Anubhav Karmakar, who has been making a Personal Record every time, offers some key running tips
Anubhav Karmakar just keeps getting better. His recent accomplishment — 2:41:07 hours at TCS New York City Marathon (NYCM) in November 2019 — secured him the 57th rank among 4,075 runners in his age group at this US race. “An age group that is topped by Olympians and inspirational runners from around the world,” says Anubhav, who stood first among 379 Indian runners at NYCM 2019.
Those who think transformation is impossible, think again. Sharing his interesting back story, Anubhav says, “Till 2011, I wasn’t athletic. In fact, I was obese.
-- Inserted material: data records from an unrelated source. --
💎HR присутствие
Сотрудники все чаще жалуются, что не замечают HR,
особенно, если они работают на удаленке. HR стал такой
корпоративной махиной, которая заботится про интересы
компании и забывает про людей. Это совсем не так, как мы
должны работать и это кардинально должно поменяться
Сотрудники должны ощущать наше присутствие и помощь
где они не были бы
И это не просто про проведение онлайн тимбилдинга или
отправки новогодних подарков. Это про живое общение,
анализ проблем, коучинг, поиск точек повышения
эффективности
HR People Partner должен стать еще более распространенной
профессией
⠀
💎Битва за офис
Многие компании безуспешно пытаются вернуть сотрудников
When I was in B-school I indulged in a few bad habits and started gaining weight. Thankfully, I realised my mistake. I wasn’t feeling good anymore, so I started going to the gym and lost a lot of weight. I also started playing squash, tennis but to play these sports you need partners and it’s not always easy to find one. Unlike any other sport, running provided me flexibility, allowing me to head out with or without any company. Which is why I started exploring it. Initially, my goal was fitness. Later, I got to know about timed races.” The Hyderabad runner completed one full marathon in 2017, two full marathons in 2018 and three full marathons in 2019, and each time, he achieved a Personal Best (PB).
Boston 2019 was another feather in his cap. He finished it in 02:45:45. Ask him what is tougher — NYCM or Boston, and he says New York. “For Boston, I followed the clock and the plan. But for NYCM, I could not stick to the plan. It’s an undulating course with certain sections where the GPS doesn’t work, so I had to run by feel. Also, for the first time in a marathon, I had to take a loo break, which broke the momentum. I had suffered a cramp a few days before the race, which had an impact on my confidence.
When it comes to running, I have always taken a conservative approach, paying close attention to signals from my body. So halfway through the race I decided to hold back the pace. No matter how good the plan, one needs to adapt to the circumstances on race day. Thankfully, the decision to hold back paid its dividends. “I regained the confidence to push my limits in the final 3 km as I entered the now familiar road inside Central Park. The massive crowd support also helped,” says the self-coached runner.
Talking about his training and how he has honed his skill over the years, he says, “I have experimented a lot. But I would say that the training depends on the capability of the runner and the goal. For a sub-3-hour target, I kept to low volume running; for 2:45, it was slightly higher and for 2:41, it was high volume. The going gets tougher from here.” Preparing for NYC Marathon, Anubhav put in a mileage of 150-160 km per week at the peak of his training.
He also made a few changes in his daily diet which primarily consists of fruits and veggies. “That really helped. Two to three weeks prior to NYCM, I cut down on sugar,” says the 32-year-old who at times likes to indulge in cookies and cakes. “I do have a sweet tooth,” says the true Bong who has lived across India.
An engineer with a Master’s degree in business, he served Fortune 500 clients for several years before starting his coaching academy Athloft. After having diverse experiences in endurance sports, including multi-stage tours (MTB / Road), marathons, triathlons, individual time trials, road races and circuit races, he took up full-time coaching in running, cycling and triathlon. Athloft supports an individual’s fitness and performance goals through focused programmes and proven training methods. “We organise interactions with mentors, and also conduct online Q&A sessions. We talk about nutrition, recovery etc,” says he, adding, “We make the training plan according to the individual’s passion and commitment. The mentee must also have an open mind. It does not work out unless we communicate effectively,” says the ace marathoner.
A podium finisher in most races in India, he ended the year on a high note, clocking 1:30 at Tata Steel Kolkata 25k. Another stellar performance by this star runner.